What’s next for Ofsted/CQC SEND Inspections? And is accountability about to nosedive?

Last week, Ofsted published a report on the experiences of children and young people with SEND during the pandemic. The report is well worth a read – but it’s long, and if time is short then you can read our summary here.

On the same day that they released the report, Ofsted also put out some information on the future for inspecting local area SEND services – in particular, their plans to introduce more and better SEND service inspections under a ‘new framework,’ working with the Care Quality Commission (CQC).

Why do they need a new inspections framework?

In 2015, Ofsted and the CQC were instructed by the Department for Education to go and inspect local area SEND services, to check how well they were implementing the reforms introduced by the 2014 Children & Families Act. The ‘local area’ is the local authority, and whatever NHS Clinical Commissioning Group(s) work with them.

These local area SEND inspections started in 2016. They were supposed to be a one-off, with each local area inspected just once over a five year period. The inspection cycle was supposed to finish in April 2021, but COVID put paid to that, and so they’re now about three-quarters of the way through. You can find more detail on how these inspections have proceeded so far in this article

After a slow start, it quickly became apparent that a one-shot inspection wasn’t going to be enough to drive and sustain accountability and improvement. So in 2018, the Department for Education asked Ofsted and the CQC to do two things: to start revisiting the weakest local area SEND services soon, and to start designing a new SEND inspection framework to follow the first one. They confirmed a new cycle of inspections last year.

It’s unclear why it’s taken three years to get here, but Ofsted & the CQC have now reached a point where they’re willing to say something about the next SEND inspection framework.

The new Area SEND inspection framework

You can find what Ofsted said about the new SEND inspection framework here. Nothing’s set in stone yet – this framework will eventually go out for consultation, and the inspectors plan to run some pilots to test their ideas before finalising anything. But a few things are likely to stand the test of time. 

We will set out our proposals in-depth as part of a formal consultation, ahead of launching the new framework. All of our plans are subject to the outcome of the spending review. But I want to share now some of the most significant changes we intend to make. These are to:

-- focus more sharply on the impact of local area SEND arrangements on children and young people

-- drive improvement across England through a new system of inspections

-- broaden the scope of our inspection to include all children in alternative provision (AP), not just those with SEND

Amanda Spielman, HMCI Commentary

Firstly, Ofsted & the CQC want to broaden the scope of SEND inspections. Currently, the remit they have is just to assess whether local areas are implementing the 2014 SEND reforms effectively.
━━━━
PROBLEMS AND TASKS >>
1. Reproduce the article on SEND inspections, everything from "Firstly, Ofsted & the" down to "SEND reforms effectively.".
2. Answer these questions on the article on SEND inspections:
(a) In what year did the local area SEND inspections start?
(b) Which act introduced the reforms that the inspections were meant to check?
(c) In what year did the Department for Education ask Ofsted and the CQC to start revisiting the weakest local area SEND services?
3. Write the next part of the article on SEND inspections, picking up after its final sentence.
The items after this point are drawn from a different source.

DATASET ENTRIES >>
━━━━
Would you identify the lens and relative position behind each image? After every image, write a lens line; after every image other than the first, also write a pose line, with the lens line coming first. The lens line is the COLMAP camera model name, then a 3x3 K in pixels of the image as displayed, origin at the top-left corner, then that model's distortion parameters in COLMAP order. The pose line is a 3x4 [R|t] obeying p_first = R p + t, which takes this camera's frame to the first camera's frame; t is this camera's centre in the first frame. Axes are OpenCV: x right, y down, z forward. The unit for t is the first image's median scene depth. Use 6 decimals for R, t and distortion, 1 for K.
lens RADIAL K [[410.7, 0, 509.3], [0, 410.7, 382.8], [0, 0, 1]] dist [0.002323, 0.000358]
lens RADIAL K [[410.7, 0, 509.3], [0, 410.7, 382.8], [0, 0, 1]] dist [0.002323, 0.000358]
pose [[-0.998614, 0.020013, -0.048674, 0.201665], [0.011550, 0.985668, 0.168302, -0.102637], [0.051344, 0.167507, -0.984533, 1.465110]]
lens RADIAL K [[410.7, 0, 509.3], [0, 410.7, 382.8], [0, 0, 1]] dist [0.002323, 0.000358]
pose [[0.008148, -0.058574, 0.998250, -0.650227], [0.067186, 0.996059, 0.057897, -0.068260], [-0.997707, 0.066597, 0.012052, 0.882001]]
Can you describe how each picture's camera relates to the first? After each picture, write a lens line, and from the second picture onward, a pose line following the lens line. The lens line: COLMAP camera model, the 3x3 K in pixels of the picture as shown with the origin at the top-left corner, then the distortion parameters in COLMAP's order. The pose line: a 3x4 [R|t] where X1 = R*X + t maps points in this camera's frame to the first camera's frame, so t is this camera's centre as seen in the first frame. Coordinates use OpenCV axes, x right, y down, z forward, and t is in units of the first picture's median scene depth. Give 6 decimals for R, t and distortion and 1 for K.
━━━━
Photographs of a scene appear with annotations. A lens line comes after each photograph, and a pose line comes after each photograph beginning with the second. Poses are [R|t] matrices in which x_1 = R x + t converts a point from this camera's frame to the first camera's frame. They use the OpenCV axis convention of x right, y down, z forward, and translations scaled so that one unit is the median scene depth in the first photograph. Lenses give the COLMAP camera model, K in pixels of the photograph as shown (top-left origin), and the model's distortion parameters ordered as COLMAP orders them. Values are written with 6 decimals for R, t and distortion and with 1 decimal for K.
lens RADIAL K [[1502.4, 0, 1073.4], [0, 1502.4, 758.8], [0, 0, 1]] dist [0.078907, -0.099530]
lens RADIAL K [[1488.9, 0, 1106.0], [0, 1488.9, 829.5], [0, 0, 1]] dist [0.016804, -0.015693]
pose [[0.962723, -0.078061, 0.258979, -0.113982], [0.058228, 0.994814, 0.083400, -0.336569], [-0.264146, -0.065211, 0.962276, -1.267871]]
━━━━
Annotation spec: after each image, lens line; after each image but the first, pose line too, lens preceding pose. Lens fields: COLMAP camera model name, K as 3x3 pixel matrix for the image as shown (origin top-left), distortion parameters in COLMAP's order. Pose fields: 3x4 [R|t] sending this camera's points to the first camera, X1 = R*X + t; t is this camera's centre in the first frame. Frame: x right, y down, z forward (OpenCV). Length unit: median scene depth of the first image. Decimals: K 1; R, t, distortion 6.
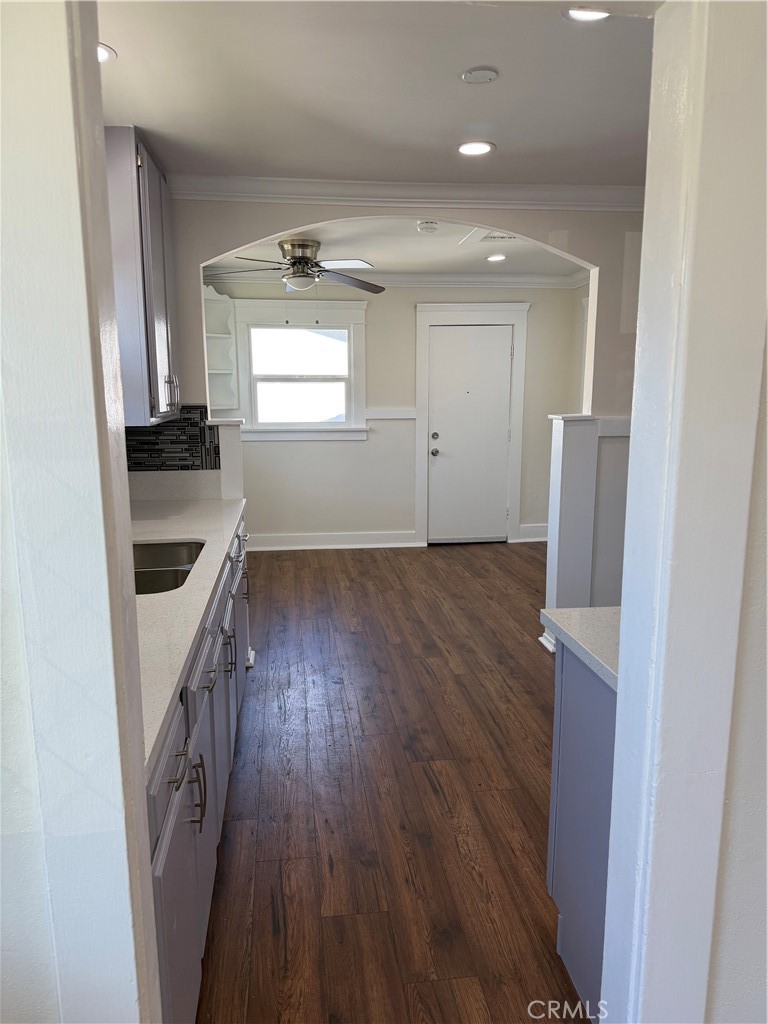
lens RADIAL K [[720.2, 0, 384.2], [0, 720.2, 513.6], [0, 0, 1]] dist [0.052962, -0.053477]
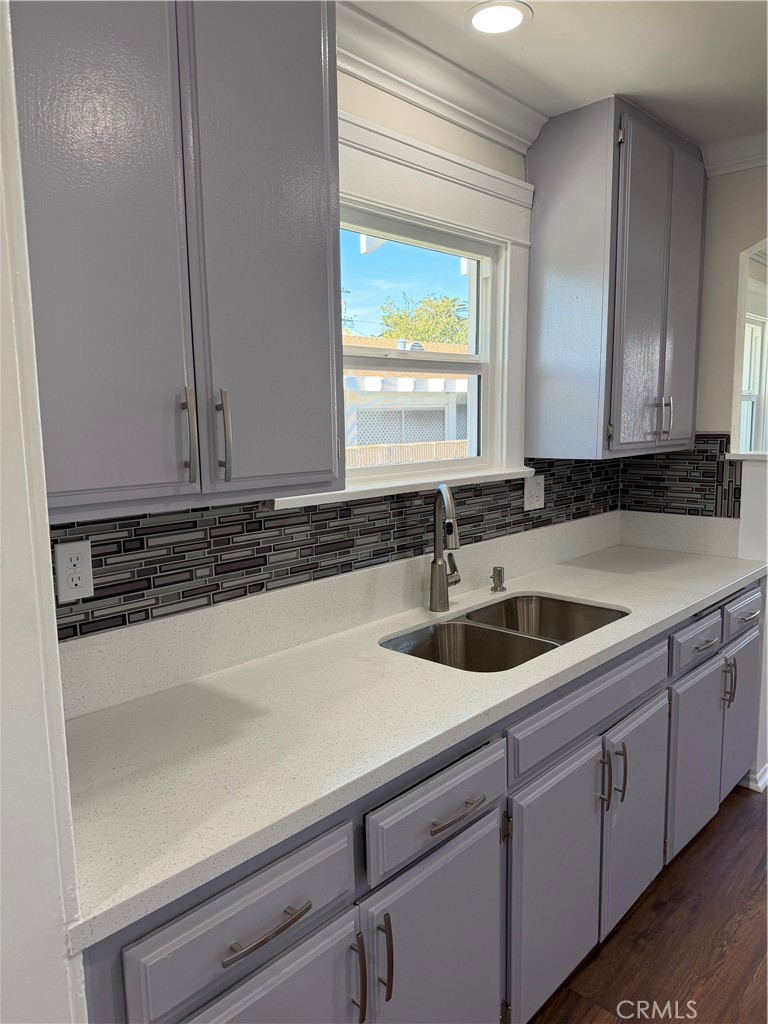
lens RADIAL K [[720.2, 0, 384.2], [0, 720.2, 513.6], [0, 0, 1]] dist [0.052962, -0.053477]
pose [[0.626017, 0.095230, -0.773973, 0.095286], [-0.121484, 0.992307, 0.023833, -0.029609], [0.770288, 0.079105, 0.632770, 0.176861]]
━━━━
RESPONSES IN ORDER >>
1.
Firstly, Ofsted & the CQC want to broaden the scope of SEND inspections. Currently, the remit they have is just to assess whether local areas are implementing the 2014 SEND reforms effectively.

2.
(a) 2016
(b) The 2014 Children & Families Act
(c) 2018

3.
Now, they want their inspections to look more on the impact that local areas have on the lived experience of children and young people with SEND. When they evaluate local areas, Ofsted and CQC say that they the bottom line to be “whether they make sustained and significant improvement for children, young people and their families.”

Secondly, they want the new SEND inspections to be a continuous cycle, not a one-off. How lengthy this cycle is, we don’t yet know – and a lot will probably depend on what resources both inspectorates are able and willing to devote. All the same, this would mean that SEND inspectors will always be back in the local area at some point in time, like they are with school and children’s service inspections.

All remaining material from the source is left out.